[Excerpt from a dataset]

•••

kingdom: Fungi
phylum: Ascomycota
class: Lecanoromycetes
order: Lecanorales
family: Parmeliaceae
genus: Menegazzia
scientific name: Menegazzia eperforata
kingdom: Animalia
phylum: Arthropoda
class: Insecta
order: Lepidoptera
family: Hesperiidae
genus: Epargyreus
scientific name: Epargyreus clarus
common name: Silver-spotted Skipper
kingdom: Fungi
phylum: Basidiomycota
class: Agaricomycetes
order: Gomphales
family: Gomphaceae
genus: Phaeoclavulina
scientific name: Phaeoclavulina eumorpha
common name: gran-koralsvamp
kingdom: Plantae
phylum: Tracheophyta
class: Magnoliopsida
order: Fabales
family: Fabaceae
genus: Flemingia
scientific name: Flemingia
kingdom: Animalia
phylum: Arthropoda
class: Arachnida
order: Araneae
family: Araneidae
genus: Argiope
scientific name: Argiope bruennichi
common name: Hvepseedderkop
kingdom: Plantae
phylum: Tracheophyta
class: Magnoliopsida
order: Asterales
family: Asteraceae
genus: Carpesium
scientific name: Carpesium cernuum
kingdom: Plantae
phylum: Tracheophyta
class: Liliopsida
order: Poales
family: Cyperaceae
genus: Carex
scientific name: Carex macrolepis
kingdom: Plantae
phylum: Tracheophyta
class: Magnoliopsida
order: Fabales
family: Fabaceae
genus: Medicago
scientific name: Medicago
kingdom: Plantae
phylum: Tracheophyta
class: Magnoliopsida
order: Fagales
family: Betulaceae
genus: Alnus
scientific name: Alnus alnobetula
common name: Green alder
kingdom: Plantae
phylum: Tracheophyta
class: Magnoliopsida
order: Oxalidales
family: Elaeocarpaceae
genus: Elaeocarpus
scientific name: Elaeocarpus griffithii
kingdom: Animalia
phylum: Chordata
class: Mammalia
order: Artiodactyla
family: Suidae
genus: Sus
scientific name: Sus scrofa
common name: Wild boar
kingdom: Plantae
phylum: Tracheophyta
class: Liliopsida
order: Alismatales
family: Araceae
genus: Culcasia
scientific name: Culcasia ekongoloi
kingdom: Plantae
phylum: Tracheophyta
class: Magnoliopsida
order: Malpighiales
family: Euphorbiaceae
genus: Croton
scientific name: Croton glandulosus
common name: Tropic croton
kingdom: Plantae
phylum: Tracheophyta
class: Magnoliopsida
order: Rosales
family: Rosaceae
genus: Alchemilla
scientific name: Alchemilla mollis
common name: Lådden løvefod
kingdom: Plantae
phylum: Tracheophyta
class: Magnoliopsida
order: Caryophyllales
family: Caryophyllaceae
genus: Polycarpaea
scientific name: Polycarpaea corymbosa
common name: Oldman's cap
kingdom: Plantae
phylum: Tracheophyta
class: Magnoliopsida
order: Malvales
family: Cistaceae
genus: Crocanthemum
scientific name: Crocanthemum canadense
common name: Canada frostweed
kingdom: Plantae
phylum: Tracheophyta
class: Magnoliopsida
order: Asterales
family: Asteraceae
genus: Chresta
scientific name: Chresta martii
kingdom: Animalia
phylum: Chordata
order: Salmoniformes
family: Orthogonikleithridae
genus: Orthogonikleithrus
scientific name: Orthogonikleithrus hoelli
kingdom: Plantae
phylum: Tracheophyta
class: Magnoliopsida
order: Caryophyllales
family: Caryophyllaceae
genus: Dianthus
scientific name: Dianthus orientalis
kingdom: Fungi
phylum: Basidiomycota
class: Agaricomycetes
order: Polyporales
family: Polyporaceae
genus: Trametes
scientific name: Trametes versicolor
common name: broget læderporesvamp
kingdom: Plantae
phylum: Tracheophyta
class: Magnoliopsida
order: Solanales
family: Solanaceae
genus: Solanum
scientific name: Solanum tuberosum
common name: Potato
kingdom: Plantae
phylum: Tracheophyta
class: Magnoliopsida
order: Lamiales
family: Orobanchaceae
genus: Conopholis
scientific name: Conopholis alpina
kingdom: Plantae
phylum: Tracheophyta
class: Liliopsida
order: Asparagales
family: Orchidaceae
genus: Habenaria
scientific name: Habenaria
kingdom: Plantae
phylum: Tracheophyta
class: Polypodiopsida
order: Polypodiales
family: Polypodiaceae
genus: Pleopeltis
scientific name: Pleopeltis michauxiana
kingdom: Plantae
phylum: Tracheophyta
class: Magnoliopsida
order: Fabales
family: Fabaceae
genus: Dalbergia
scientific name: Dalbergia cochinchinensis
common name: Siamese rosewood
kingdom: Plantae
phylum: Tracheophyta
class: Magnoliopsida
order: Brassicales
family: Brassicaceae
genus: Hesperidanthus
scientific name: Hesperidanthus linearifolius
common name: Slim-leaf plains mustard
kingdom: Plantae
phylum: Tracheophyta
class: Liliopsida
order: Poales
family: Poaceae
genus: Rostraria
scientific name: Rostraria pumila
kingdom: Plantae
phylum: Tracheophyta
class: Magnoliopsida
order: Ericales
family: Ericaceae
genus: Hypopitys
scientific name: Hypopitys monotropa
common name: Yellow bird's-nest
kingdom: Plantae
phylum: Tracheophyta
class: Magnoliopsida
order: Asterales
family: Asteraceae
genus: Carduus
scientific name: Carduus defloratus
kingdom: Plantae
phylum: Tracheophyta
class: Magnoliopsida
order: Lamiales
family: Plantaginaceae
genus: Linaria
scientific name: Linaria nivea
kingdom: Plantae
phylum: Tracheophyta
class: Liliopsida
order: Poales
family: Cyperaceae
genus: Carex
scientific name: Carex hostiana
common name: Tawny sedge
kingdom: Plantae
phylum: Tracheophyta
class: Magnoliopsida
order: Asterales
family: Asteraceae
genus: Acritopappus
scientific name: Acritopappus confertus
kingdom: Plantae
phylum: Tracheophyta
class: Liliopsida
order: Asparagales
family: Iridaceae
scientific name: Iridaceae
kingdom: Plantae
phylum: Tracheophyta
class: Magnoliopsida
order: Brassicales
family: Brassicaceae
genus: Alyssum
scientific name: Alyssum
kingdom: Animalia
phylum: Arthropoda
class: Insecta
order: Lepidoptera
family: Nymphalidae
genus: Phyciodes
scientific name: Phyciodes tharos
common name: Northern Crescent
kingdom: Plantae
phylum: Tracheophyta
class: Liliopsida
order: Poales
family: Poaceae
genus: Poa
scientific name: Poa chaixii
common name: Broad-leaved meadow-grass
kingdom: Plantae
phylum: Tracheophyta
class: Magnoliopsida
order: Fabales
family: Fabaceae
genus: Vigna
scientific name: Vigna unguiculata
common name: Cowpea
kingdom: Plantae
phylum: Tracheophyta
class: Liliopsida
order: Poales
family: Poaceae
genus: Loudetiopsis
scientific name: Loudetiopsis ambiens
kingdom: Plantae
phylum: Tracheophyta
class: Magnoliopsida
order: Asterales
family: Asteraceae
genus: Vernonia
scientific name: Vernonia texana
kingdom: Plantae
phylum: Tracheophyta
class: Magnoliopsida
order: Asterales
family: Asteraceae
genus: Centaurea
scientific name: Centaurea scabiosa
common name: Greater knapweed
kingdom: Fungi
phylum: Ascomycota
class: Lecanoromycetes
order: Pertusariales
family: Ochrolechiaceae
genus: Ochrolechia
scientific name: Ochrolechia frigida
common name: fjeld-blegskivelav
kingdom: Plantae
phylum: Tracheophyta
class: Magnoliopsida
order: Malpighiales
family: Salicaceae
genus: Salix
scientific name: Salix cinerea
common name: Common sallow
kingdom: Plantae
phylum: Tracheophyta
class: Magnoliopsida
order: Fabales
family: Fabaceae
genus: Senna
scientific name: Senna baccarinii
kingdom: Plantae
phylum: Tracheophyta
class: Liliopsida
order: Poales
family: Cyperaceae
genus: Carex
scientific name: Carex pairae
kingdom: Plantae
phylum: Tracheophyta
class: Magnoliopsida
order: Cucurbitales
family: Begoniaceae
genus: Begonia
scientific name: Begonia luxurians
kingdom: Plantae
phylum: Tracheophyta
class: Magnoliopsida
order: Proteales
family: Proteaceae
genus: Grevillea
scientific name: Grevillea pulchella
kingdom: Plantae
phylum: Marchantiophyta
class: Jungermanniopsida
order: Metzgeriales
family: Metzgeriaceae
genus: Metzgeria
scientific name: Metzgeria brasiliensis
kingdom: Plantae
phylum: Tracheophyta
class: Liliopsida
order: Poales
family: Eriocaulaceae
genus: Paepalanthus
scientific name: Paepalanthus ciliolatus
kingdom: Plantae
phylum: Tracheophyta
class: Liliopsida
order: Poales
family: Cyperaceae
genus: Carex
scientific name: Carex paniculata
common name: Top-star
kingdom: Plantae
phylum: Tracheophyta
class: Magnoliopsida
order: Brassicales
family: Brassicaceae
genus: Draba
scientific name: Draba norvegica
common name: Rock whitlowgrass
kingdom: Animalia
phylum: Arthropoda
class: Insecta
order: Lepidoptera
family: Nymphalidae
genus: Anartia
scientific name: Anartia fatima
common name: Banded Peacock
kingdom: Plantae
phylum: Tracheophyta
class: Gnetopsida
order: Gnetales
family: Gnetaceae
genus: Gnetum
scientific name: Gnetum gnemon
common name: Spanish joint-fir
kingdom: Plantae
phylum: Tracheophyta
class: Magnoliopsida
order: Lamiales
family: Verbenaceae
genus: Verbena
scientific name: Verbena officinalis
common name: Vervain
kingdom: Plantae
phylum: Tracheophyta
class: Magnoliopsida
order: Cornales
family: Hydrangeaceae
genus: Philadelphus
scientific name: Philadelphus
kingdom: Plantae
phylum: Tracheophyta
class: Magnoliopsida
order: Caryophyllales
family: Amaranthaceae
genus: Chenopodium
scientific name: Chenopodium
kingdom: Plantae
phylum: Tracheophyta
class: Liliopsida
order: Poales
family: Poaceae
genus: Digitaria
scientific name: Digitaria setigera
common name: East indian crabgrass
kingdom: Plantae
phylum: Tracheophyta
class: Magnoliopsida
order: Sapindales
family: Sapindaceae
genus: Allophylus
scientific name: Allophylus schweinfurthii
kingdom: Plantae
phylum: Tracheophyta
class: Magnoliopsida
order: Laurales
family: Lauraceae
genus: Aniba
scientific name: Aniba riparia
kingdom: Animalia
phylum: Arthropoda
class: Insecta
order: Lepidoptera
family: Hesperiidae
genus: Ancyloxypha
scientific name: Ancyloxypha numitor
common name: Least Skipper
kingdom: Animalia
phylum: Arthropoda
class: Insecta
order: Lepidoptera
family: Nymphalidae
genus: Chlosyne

•••

● **Task directions**: Express everything from the first line down to the line containing "order: Alismatales" as a two-column CSV with the columns rank and name. Give one row per line, with each value in its own quoted field and any line breaks replaced by spaces.

● **Result below**:
rank,name
"kingdom:","Fungi"
"phylum:","Ascomycota"
"class:","Lecanoromycetes"
"order:","Lecanorales"
"family:","Parmeliaceae"
"genus:","Menegazzia"
"scientific name:","Menegazzia eperforata"
"kingdom:","Animalia"
"phylum:","Arthropoda"
"class:","Insecta"
"order:","Lepidoptera"
"family:","Hesperiidae"
"genus:","Epargyreus"
"scientific name:","Epargyreus clarus"
"common name:","Silver-spotted Skipper"
"kingdom:","Fungi"
"phylum:","Basidiomycota"
"class:","Agaricomycetes"
"order:","Gomphales"
"family:","Gomphaceae"
"genus:","Phaeoclavulina"
"scientific name:","Phaeoclavulina eumorpha"
"common name:","gran-koralsvamp"
"kingdom:","Plantae"
"phylum:","Tracheophyta"
"class:","Magnoliopsida"
"order:","Fabales"
"family:","Fabaceae"
"genus:","Flemingia"
"scientific name:","Flemingia"
"kingdom:","Animalia"
"phylum:","Arthropoda"
"class:","Arachnida"
"order:","Araneae"
"family:","Araneidae"
"genus:","Argiope"
"scientific name:","Argiope bruennichi"
"common name:","Hvepseedderkop"
"kingdom:","Plantae"
"phylum:","Tracheophyta"
"class:","Magnoliopsida"
"order:","Asterales"
"family:","Asteraceae"
"genus:","Carpesium"
"scientific name:","Carpesium cernuum"
"kingdom:","Plantae"
"phylum:","Tracheophyta"
"class:","Liliopsida"
"order:","Poales"
"family:","Cyperaceae"
"genus:","Carex"
"scientific name:","Carex macrolepis"
"kingdom:","Plantae"
"phylum:","Tracheophyta"
"class:","Magnoliopsida"
"order:","Fabales"
"family:","Fabaceae"
"genus:","Medicago"
"scientific name:","Medicago"
"kingdom:","Plantae"
"phylum:","Tracheophyta"
"class:","Magnoliopsida"
"order:","Fagales"
"family:","Betulaceae"
"genus:","Alnus"
"scientific name:","Alnus alnobetula"
"common name:","Green alder"
"kingdom:","Plantae"
"phylum:","Tracheophyta"
"class:","Magnoliopsida"
"order:","Oxalidales"
"family:","Elaeocarpaceae"
"genus:","Elaeocarpus"
"scientific name:","Elaeocarpus griffithii"
"kingdom:","Animalia"
"phylum:","Chordata"
"class:","Mammalia"
"order:","Artiodactyla"
"family:","Suidae"
"genus:","Sus"
"scientific name:","Sus scrofa"
"common name:","Wild boar"
"kingdom:","Plantae"
"phylum:","Tracheophyta"
"class:","Liliopsida"
"order:","Alismatales"